Activity:
Down to the last line, the material below should be reproduced exactly.

Records supplied:
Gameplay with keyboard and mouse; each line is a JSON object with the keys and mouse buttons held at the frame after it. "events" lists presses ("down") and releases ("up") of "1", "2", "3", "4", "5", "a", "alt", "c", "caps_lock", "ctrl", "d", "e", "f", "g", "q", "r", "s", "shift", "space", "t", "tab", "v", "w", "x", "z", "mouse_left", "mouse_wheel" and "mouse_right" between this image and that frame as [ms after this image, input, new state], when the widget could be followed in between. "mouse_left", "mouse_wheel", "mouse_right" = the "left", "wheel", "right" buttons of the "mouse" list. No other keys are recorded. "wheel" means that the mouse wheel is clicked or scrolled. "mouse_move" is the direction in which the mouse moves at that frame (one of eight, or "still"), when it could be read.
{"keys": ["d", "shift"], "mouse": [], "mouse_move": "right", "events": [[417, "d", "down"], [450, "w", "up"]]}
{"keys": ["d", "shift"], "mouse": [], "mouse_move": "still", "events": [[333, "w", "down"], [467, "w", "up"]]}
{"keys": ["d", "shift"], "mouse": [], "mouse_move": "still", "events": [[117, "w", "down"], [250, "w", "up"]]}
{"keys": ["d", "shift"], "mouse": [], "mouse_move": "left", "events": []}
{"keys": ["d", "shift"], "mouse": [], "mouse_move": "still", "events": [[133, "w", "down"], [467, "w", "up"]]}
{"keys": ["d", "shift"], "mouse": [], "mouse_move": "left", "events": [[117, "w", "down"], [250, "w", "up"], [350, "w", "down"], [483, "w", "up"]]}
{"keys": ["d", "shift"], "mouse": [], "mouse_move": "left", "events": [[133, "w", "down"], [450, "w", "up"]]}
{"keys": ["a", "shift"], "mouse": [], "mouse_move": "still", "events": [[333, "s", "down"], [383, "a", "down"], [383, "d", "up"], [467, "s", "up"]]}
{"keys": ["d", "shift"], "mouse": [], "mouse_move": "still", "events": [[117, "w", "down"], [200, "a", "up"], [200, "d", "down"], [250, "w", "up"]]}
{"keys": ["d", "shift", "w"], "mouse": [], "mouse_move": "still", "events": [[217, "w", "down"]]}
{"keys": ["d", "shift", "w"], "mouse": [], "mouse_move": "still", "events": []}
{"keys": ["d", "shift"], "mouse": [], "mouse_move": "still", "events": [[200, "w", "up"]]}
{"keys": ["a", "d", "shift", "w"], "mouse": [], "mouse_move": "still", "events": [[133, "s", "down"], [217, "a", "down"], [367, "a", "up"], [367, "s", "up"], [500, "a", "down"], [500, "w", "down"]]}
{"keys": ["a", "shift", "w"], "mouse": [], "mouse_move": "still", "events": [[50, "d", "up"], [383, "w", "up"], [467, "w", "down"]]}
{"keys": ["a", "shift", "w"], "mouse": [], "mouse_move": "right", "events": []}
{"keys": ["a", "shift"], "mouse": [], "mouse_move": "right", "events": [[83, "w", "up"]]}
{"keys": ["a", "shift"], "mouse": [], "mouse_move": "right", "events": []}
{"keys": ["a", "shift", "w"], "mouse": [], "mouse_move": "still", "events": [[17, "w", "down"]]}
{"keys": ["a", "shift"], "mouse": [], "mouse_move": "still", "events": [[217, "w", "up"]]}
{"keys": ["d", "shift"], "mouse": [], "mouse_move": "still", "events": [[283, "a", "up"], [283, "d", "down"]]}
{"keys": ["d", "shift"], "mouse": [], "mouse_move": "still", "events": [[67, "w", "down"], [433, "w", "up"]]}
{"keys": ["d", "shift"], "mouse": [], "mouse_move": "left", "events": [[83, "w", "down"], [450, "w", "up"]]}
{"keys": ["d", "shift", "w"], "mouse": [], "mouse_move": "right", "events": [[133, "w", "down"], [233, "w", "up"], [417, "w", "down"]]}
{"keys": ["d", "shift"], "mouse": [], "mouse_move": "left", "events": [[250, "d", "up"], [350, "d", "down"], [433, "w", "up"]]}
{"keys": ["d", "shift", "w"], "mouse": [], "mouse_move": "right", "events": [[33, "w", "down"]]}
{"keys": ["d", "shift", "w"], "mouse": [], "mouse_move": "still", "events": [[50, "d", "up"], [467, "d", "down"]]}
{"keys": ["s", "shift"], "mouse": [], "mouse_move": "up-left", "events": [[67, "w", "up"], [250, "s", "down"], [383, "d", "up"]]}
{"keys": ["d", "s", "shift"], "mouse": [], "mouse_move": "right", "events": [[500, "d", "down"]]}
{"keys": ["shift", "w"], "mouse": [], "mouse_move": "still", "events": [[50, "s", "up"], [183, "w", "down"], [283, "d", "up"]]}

Final answer:
Gameplay with keyboard and mouse; each line is a JSON object with the keys and mouse buttons held at the frame after it. "events" lists presses ("down") and releases ("up") of "1", "2", "3", "4", "5", "a", "alt", "c", "caps_lock", "ctrl", "d", "e", "f", "g", "q", "r", "s", "shift", "space", "t", "tab", "v", "w", "x", "z", "mouse_left", "mouse_wheel" and "mouse_right" between this image and that frame as [ms after this image, input, new state], when the widget could be followed in between. "mouse_left", "mouse_wheel", "mouse_right" = the "left", "wheel", "right" buttons of the "mouse" list. No other keys are recorded. "wheel" means that the mouse wheel is clicked or scrolled. "mouse_move" is the direction in which the mouse moves at that frame (one of eight, or "still"), when it could be read.
{"keys": ["d", "shift"], "mouse": [], "mouse_move": "right", "events": [[417, "d", "down"], [450, "w", "up"]]}
{"keys": ["d", "shift"], "mouse": [], "mouse_move": "still", "events": [[333, "w", "down"], [467, "w", "up"]]}
{"keys": ["d", "shift"], "mouse": [], "mouse_move": "still", "events": [[117, "w", "down"], [250, "w", "up"]]}
{"keys": ["d", "shift"], "mouse": [], "mouse_move": "left", "events": []}
{"keys": ["d", "shift"], "mouse": [], "mouse_move": "still", "events": [[133, "w", "down"], [467, "w", "up"]]}
{"keys": ["d", "shift"], "mouse": [], "mouse_move": "left", "events": [[117, "w", "down"], [250, "w", "up"], [350, "w", "down"], [483, "w", "up"]]}
{"keys": ["d", "shift"], "mouse": [], "mouse_move": "left", "events": [[133, "w", "down"], [450, "w", "up"]]}
{"keys": ["a", "shift"], "mouse": [], "mouse_move": "still", "events": [[333, "s", "down"], [383, "a", "down"], [383, "d", "up"], [467, "s", "up"]]}
{"keys": ["d", "shift"], "mouse": [], "mouse_move": "still", "events": [[117, "w", "down"], [200, "a", "up"], [200, "d", "down"], [250, "w", "up"]]}
{"keys": ["d", "shift", "w"], "mouse": [], "mouse_move": "still", "events": [[217, "w", "down"]]}
{"keys": ["d", "shift", "w"], "mouse": [], "mouse_move": "still", "events": []}
{"keys": ["d", "shift"], "mouse": [], "mouse_move": "still", "events": [[200, "w", "up"]]}
{"keys": ["a", "d", "shift", "w"], "mouse": [], "mouse_move": "still", "events": [[133, "s", "down"], [217, "a", "down"], [367, "a", "up"], [367, "s", "up"], [500, "a", "down"], [500, "w", "down"]]}
{"keys": ["a", "shift", "w"], "mouse": [], "mouse_move": "still", "events": [[50, "d", "up"], [383, "w", "up"], [467, "w", "down"]]}
{"keys": ["a", "shift", "w"], "mouse": [], "mouse_move": "right", "events": []}
{"keys": ["a", "shift"], "mouse": [], "mouse_move": "right", "events": [[83, "w", "up"]]}
{"keys": ["a", "shift"], "mouse": [], "mouse_move": "right", "events": []}
{"keys": ["a", "shift", "w"], "mouse": [], "mouse_move": "still", "events": [[17, "w", "down"]]}
{"keys": ["a", "shift"], "mouse": [], "mouse_move": "still", "events": [[217, "w", "up"]]}
{"keys": ["d", "shift"], "mouse": [], "mouse_move": "still", "events": [[283, "a", "up"], [283, "d", "down"]]}
{"keys": ["d", "shift"], "mouse": [], "mouse_move": "still", "events": [[67, "w", "down"], [433, "w", "up"]]}
{"keys": ["d", "shift"], "mouse": [], "mouse_move": "left", "events": [[83, "w", "down"], [450, "w", "up"]]}
{"keys": ["d", "shift", "w"], "mouse": [], "mouse_move": "right", "events": [[133, "w", "down"], [233, "w", "up"], [417, "w", "down"]]}
{"keys": ["d", "shift"], "mouse": [], "mouse_move": "left", "events": [[250, "d", "up"], [350, "d", "down"], [433, "w", "up"]]}
{"keys": ["d", "shift", "w"], "mouse": [], "mouse_move": "right", "events": [[33, "w", "down"]]}
{"keys": ["d", "shift", "w"], "mouse": [], "mouse_move": "still", "events": [[50, "d", "up"], [467, "d", "down"]]}
{"keys": ["s", "shift"], "mouse": [], "mouse_move": "up-left", "events": [[67, "w", "up"], [250, "s", "down"], [383, "d", "up"]]}
{"keys": ["d", "s", "shift"], "mouse": [], "mouse_move": "right", "events": [[500, "d", "down"]]}
{"keys": ["shift", "w"], "mouse": [], "mouse_move": "still", "events": [[50, "s", "up"], [183, "w", "down"], [283, "d", "up"]]}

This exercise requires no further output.